Required action: Write the next part of the forum thread below about the failed software-properties-common install, picking up after its final reply.

Extracted text:
******************************
Error on install software-properties-common

I ran this command: install software-properties-common

It produced this output:

Setting up mysql-common (5.7.21-0ubuntu0.16.04.1) ...
update-alternatives: error: alternative path /etc/mysql/my.cnf.fallback doesn't exist
dpkg: error processing package mysql-common (--configure):
subprocess installed post-installation script returned error exit status 2
dpkg: dependency problems prevent configuration of mysql-client-5.7:
mysql-client-5.7 depends on mysql-common (>= 5.5); however:
Package mysql-common is not configured yet.

dpkg: error processing package mysql-client-5.7 (--configure):
dependency problems - leaving unconfigured
No apport report written because the error message indicates its a followup error from a previous failure.
Errors were encountered while processing:
mysql-common
mysql-client-5.7

My web server is (include version): ubuntu 16.04

This is not related to Let’s Encrypt.

I’am using the tool recomended in the website, how it’s not related?

via https://certbot.eff.org/lets-encrypt/ubuntuxenial-apache

If you cannot even install certbot, your problem cannot be related to letsencrypt.
MySQL is - as far as I know - not a dependency of certbot.
******************************
Recorded data:
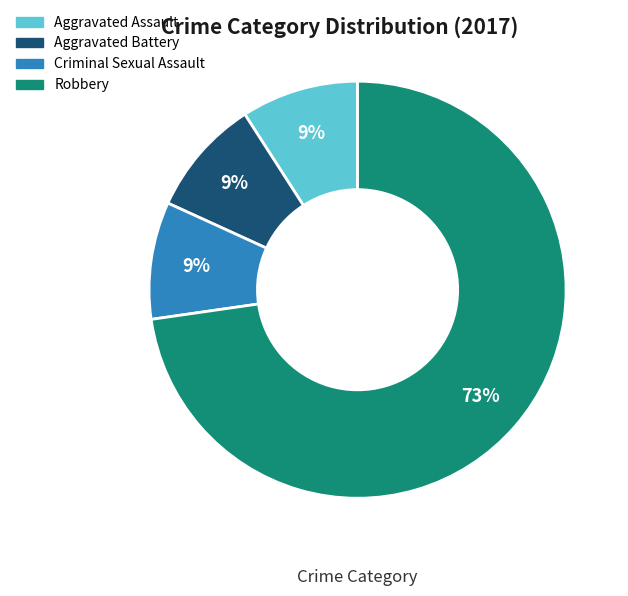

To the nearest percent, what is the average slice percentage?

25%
******************************
Response below:
strange, I’m not into linux OS so is kinda confusing why I’am getting this error. Hope someone can give me a direction on solving this

Do you actually need MySQL on this server? If not, you may uninstall it.
I wonder why you get this error while installing software-properties-common, because that package does not seem to depend on MySQL, too:

https://packages.ubuntu.com/trusty/software-properties-common

You are right, mysql have nothing to do with this package. I found that I get this error on other packages too, I did some research and fixed the error. Aparently the software-properties-common was successfuly installed on my first try, beside the error I was getting.

I did this:

I copied /etc/mysql/my.cnf to /etc/mysql/my.cnf.fallback (guessing that this would have been a relatively less important “fallback” config file);

I think something went wrong with the MySQL package before, and now apt tries to fix it every time it's run to do anything.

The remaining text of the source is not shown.